* _Data segment_:
((

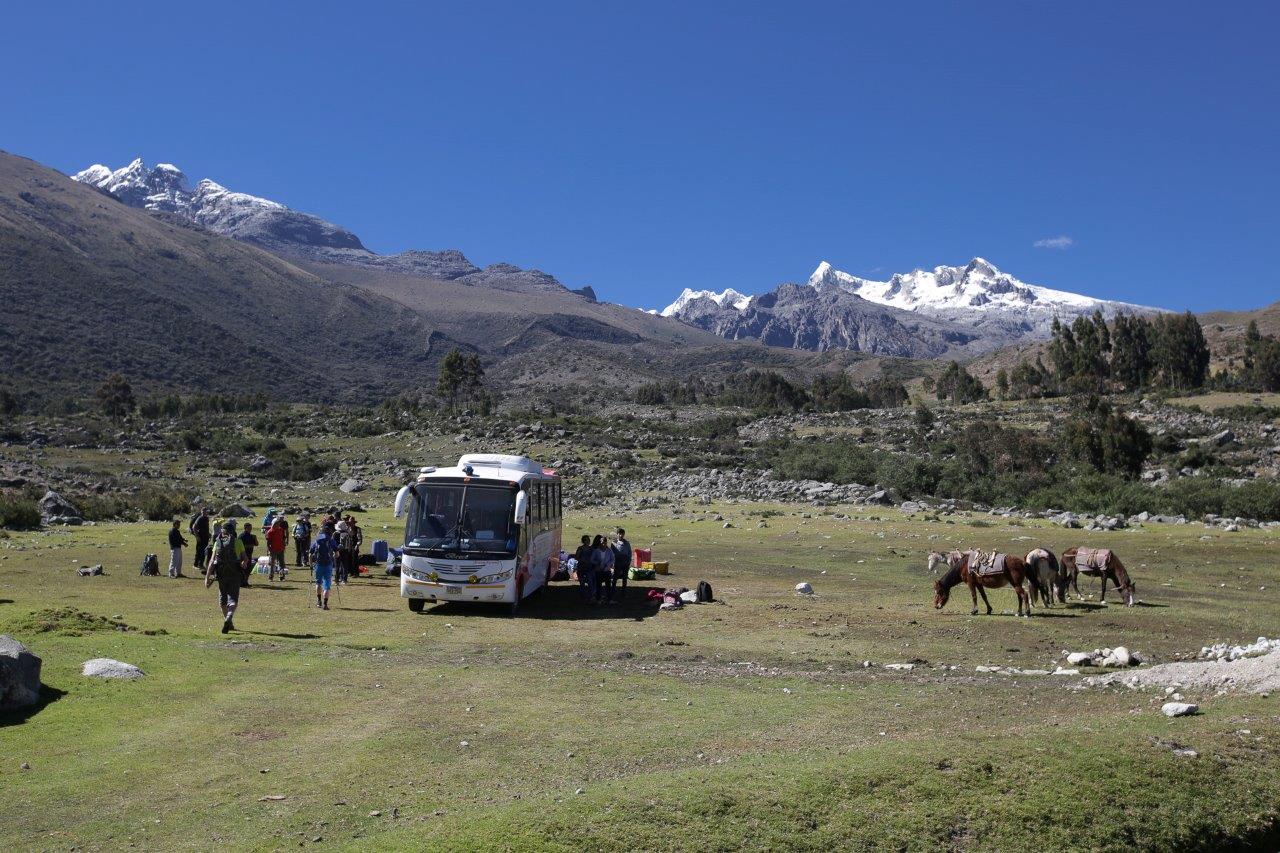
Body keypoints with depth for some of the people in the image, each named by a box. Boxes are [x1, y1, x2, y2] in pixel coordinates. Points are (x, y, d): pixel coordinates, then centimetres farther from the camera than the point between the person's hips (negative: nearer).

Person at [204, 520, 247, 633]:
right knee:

))

* _Exercise requirements_: Print the listing again exactly, please. Keep the pictures out of it.

* _Answer space_:
Body keypoints with depth for some of the people in the image, each named by a box. Boxes are [x1, y1, x2, y2] in pixel coordinates. Points are (x, y, d): pixel coordinates, then centimetres farther from the camera than the point between the person's hips (negative: nearer).

Person at [204, 520, 247, 633]:
right knee:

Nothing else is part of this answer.